— Хозяйка — я, водка — моя, и ты должен меня послушаться, — почему-то грубым, почти мужским голосом говорила моя мать Гуласпиру.
— Прошу прощения, дорогая хозяюшка, но Гуласпир Чапичадзе знает это дело лучше, чем Екатерина Хидашели, так почему же он должен ее слушаться, а? Ну, почему, скажите? Вы, уважаемая, — теперь уже язвительно продолжал Гуласпир, — хотите, чтобы я сделал дамский напиток, так я осмелюсь вам заметить, что дамы даже близко подходить к водке не должны. Ну какая, скажите, добропорядочная женщина пьет водку?.. Да это только тебе одной позволительно, только тебе, Эка! Ты ведь у нас женщина крепкая!
— Крепкую водку ты гони для себя отдельно, — поддразнивая его и смеясь, говорила мама (это уже была уступка). — Но я тебе советую, — все-таки язвила она, — и для себя гнать слабую водку. Ведь стоит тебе выпить стопочку первача у Александре Чапичадзе, как ты начинаешь болтать так, что тебя не остановишь, и такой вздор несешь, не приведи господи…
Тут уж Гуласпир сердился не на шутку…
— Ну, докажи, что это так! Да напомни мне, о каком таком вздоре идет речь!
— Ты по пьяной лавочке болтаешь такие глупости! Разве я могу их повторить? — победно улыбалась мама. — Скажи! Напомни! Да господи упаси!
Но Гуласпира уломать было нельзя.
— Ты хочешь, чтобы я выгнал слабую водку, и поэтому повторяешь сплетни, будто стоит мне пропустить стаканчик водки, как я становлюсь брехуном, и таким и сяким. Враки все это! Но, Эка, хорошо, будь по-твоему! — в конце концов сердито говорил Гуласпир, подбрасывая в огонь дров.

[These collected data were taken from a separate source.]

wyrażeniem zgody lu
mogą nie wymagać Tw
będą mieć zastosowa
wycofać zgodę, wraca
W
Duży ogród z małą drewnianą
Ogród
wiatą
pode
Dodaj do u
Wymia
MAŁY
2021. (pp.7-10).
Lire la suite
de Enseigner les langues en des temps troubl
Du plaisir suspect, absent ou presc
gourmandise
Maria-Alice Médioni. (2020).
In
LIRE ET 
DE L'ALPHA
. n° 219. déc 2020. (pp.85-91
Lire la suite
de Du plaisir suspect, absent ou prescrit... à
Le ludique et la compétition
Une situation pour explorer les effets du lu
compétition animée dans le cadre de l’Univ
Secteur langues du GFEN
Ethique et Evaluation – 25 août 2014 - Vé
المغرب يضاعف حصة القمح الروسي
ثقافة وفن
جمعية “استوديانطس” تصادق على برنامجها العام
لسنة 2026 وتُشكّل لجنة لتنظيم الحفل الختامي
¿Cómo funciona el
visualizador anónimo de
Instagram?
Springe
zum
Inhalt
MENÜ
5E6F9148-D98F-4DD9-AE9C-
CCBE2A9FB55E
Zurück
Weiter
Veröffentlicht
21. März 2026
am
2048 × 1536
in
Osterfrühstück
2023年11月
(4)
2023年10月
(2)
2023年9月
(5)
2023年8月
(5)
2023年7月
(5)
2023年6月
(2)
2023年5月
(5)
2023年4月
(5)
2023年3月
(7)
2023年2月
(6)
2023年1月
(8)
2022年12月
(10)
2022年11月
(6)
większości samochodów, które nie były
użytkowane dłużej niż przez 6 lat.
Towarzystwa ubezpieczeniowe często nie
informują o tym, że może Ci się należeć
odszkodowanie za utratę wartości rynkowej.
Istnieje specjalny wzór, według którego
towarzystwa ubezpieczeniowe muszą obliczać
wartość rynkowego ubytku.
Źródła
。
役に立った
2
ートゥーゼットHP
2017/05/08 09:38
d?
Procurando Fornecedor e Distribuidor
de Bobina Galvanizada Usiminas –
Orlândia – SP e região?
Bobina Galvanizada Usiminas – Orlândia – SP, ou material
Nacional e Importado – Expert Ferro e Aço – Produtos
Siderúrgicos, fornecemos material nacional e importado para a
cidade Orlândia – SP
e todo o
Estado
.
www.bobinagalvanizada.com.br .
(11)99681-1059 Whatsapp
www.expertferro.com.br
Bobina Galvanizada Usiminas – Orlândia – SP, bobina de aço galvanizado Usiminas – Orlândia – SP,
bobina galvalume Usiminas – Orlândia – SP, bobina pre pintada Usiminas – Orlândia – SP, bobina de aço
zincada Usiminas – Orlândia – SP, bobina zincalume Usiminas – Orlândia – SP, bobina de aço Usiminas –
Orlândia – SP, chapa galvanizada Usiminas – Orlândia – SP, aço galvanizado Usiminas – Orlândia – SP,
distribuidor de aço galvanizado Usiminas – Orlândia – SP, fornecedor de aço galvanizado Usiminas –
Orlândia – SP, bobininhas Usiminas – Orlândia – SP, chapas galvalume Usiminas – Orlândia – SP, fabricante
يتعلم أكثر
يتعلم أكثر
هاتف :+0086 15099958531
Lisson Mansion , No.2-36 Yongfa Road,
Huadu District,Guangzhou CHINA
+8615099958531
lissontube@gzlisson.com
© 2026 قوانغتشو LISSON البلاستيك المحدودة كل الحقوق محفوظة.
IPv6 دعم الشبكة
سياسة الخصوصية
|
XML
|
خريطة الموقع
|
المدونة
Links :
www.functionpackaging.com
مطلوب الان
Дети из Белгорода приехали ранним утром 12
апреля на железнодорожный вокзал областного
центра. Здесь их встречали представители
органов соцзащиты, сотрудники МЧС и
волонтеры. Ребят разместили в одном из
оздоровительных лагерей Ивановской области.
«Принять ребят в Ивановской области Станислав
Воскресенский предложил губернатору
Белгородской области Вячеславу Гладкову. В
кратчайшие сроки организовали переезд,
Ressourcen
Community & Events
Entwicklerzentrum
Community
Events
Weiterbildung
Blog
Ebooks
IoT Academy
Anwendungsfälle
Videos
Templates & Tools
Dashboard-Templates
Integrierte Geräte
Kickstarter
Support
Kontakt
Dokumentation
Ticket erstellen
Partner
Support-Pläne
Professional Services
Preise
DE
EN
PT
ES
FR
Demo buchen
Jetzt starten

— Да, а когда это, интересно, я пила водку? — вдруг сердилась моя мама.
— Хе-хе, — радостно хихикал Гуласпир. — Калбатоно Екатерина не пьет! Да я же знаю, что вы делаете это потихоньку от всех. От Гуласпира Чапичадзе ничего скрыть нельзя.
— Так вот, это последняя перегонка. Сколько получится, пусть все твое будет, и ты какую водку хочешь, такую и делай: хоть крепкую, хоть слабую! И хватит об этом! — И, считая спор оконченным, мама уходила в кухню.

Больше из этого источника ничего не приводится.